Exercise prompt ▸ In the records below, find the line containing "text: 无功 ->" and repeat it and every line after it exactly, without pictures.
*** Opening Records provided ***
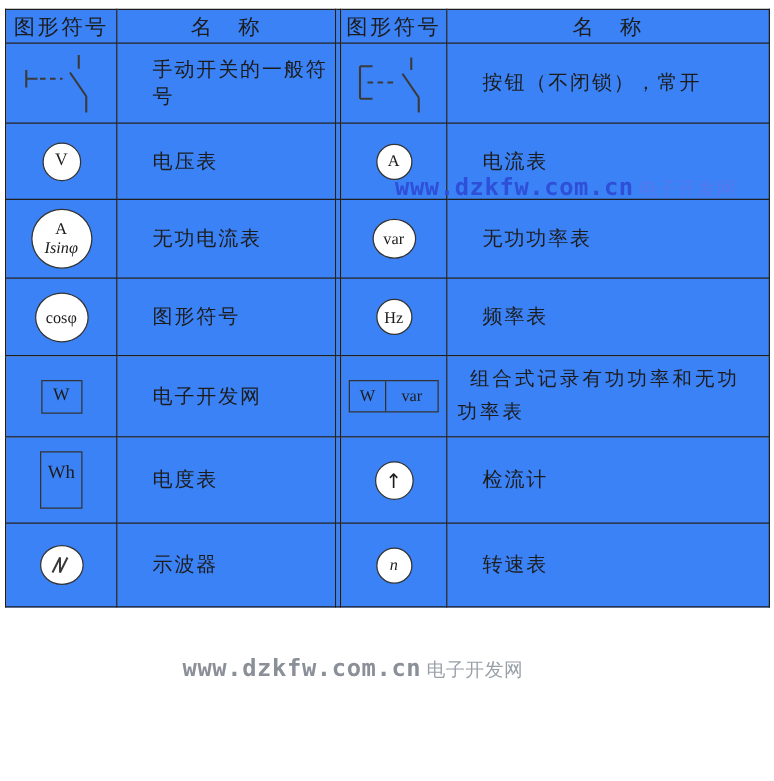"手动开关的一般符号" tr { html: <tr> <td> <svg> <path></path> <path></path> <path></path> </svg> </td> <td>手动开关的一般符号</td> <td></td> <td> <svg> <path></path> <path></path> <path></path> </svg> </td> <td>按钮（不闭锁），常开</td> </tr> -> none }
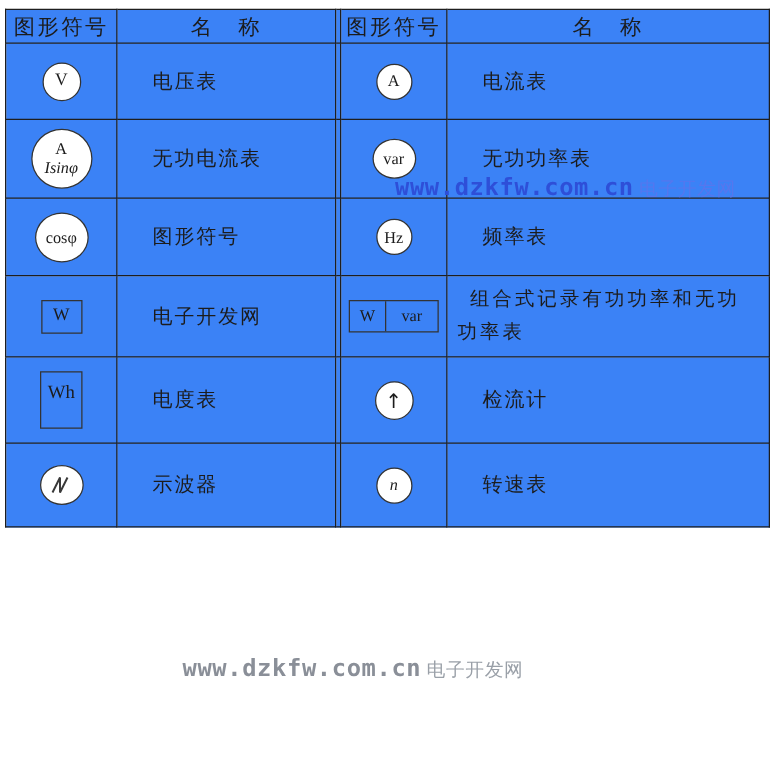"无功功率表" td.name { text: 无功 -> 记录式 }
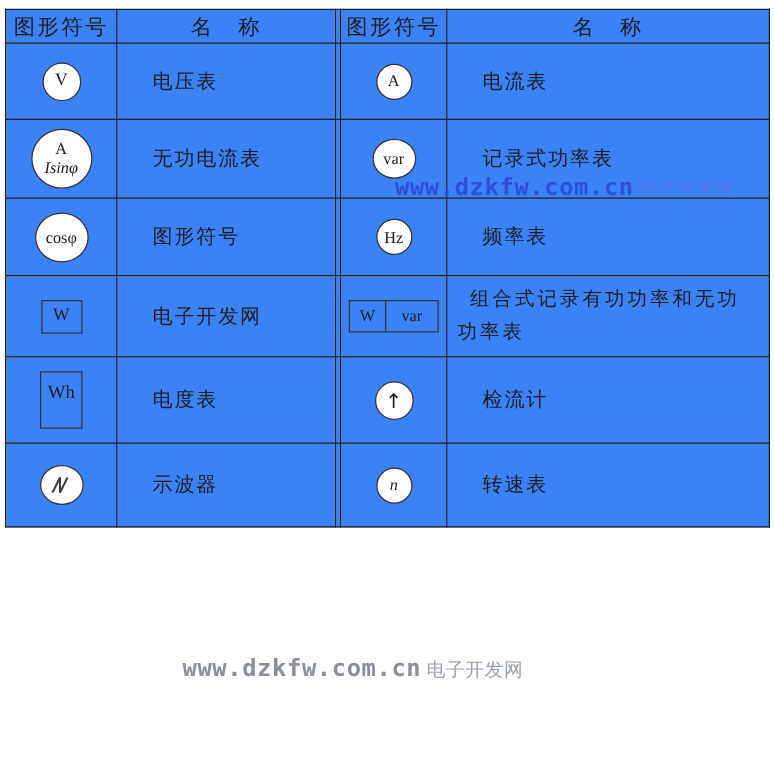"Wh" tr { height: 69px -> 88px }
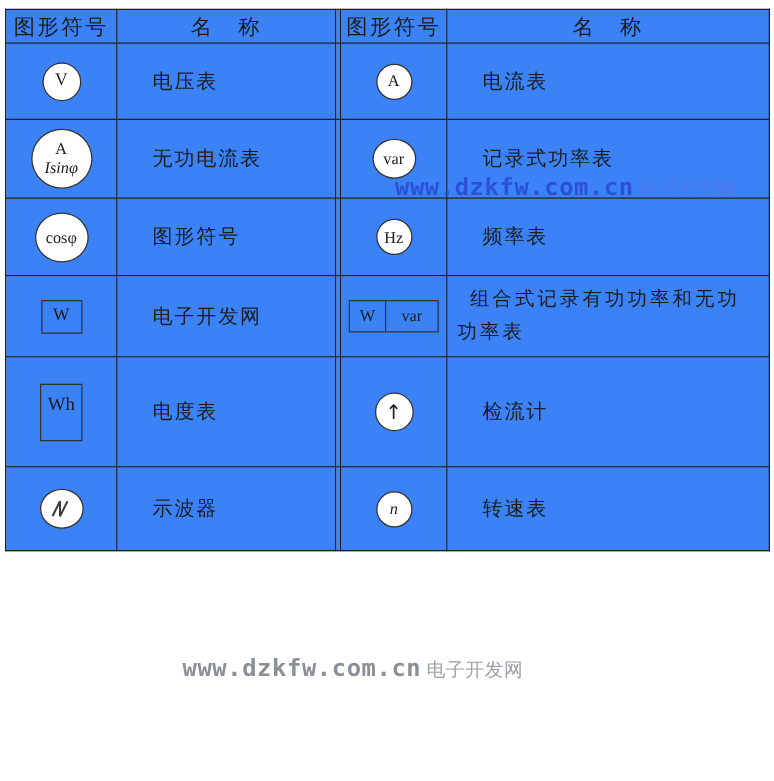"示波器" tr { html: <tr> <td> <span> <svg> <path></path> </svg> </span> </td> <td>示波器</td> <td></td> <td> <span> <span>n</span> </span> </td> <td>转速表</td> </tr> -> none }
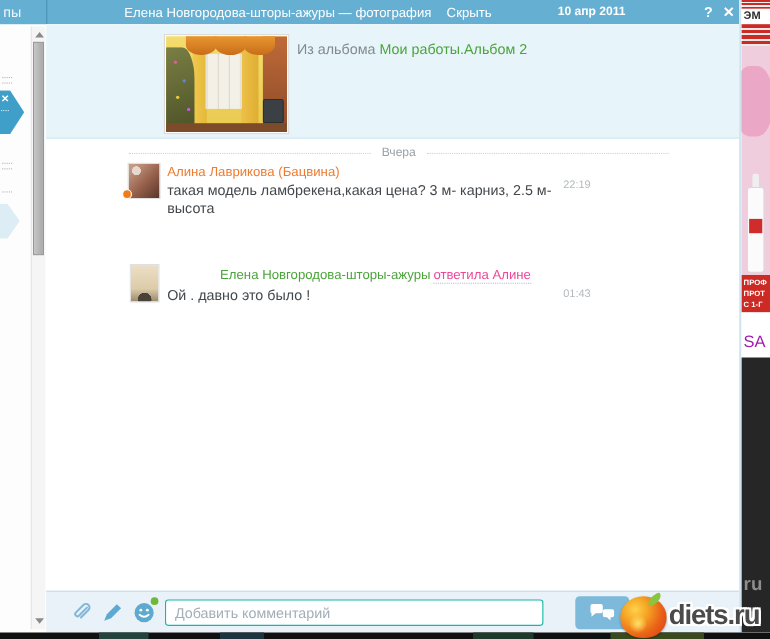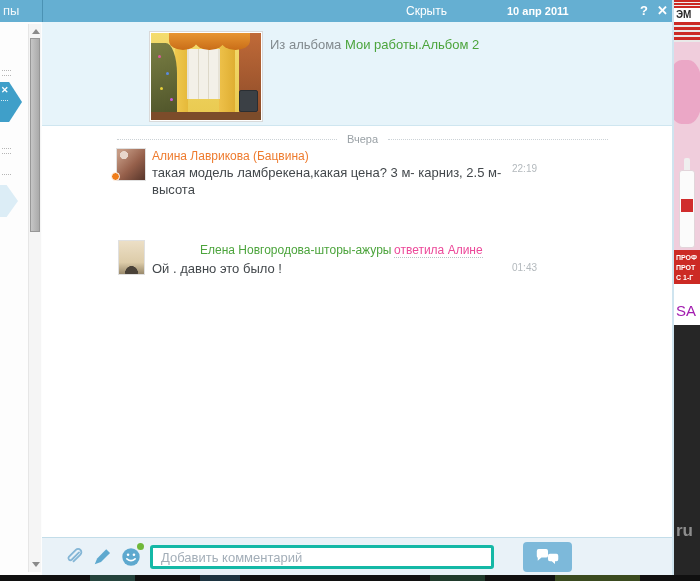"Елена Новгородова-шторы-ажуры —" span.hdr-title { html: none -> <span>Елена Новгородова-шторы-ажуры — фотография</span> }
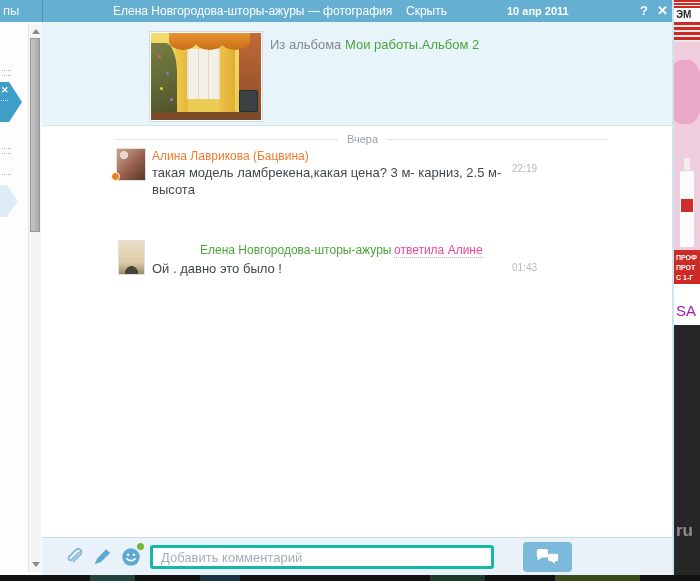"Добавить комментарий" .cinput { border: 3px solid #14b8a6 -> 1px solid #14b8a6 }
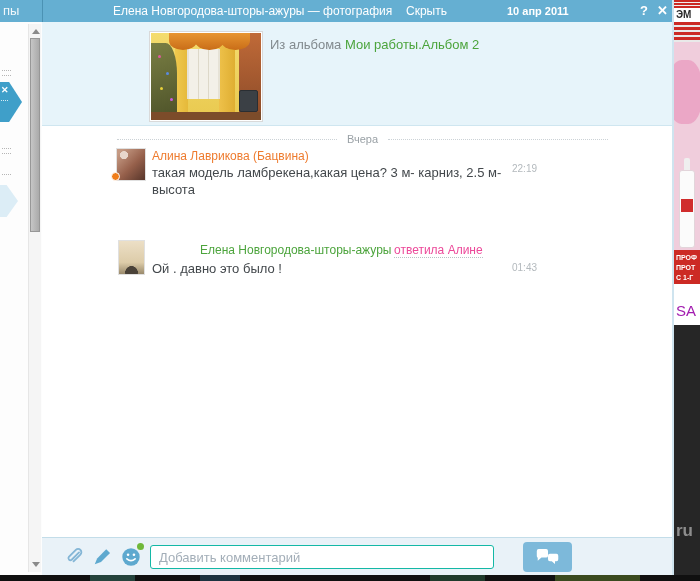"diets.ru" div.logo { html: none -> <div> <div> <div></div> <div></div> </div> <span>diets.ru</span> </div> }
*** Closing Records provided ***
Exercise answer ▸
"无功功率表" td.name { text: 无功 -> 记录式 }
"Wh" tr { height: 69px -> 88px }
"示波器" tr { html: <tr> <td> <span> <svg> <path></path> </svg> </span> </td> <td>示波器</td> <td></td> <td> <span> <span>n</span> </span> </td> <td>转速表</td> </tr> -> none }
"Елена Новгородова-шторы-ажуры —" span.hdr-title { html: none -> <span>Елена Новгородова-шторы-ажуры — фотография</span> }
"Добавить комментарий" .cinput { border: 3px solid #14b8a6 -> 1px solid #14b8a6 }
"diets.ru" div.logo { html: none -> <div> <div> <div></div> <div></div> </div> <span>diets.ru</span> </div> }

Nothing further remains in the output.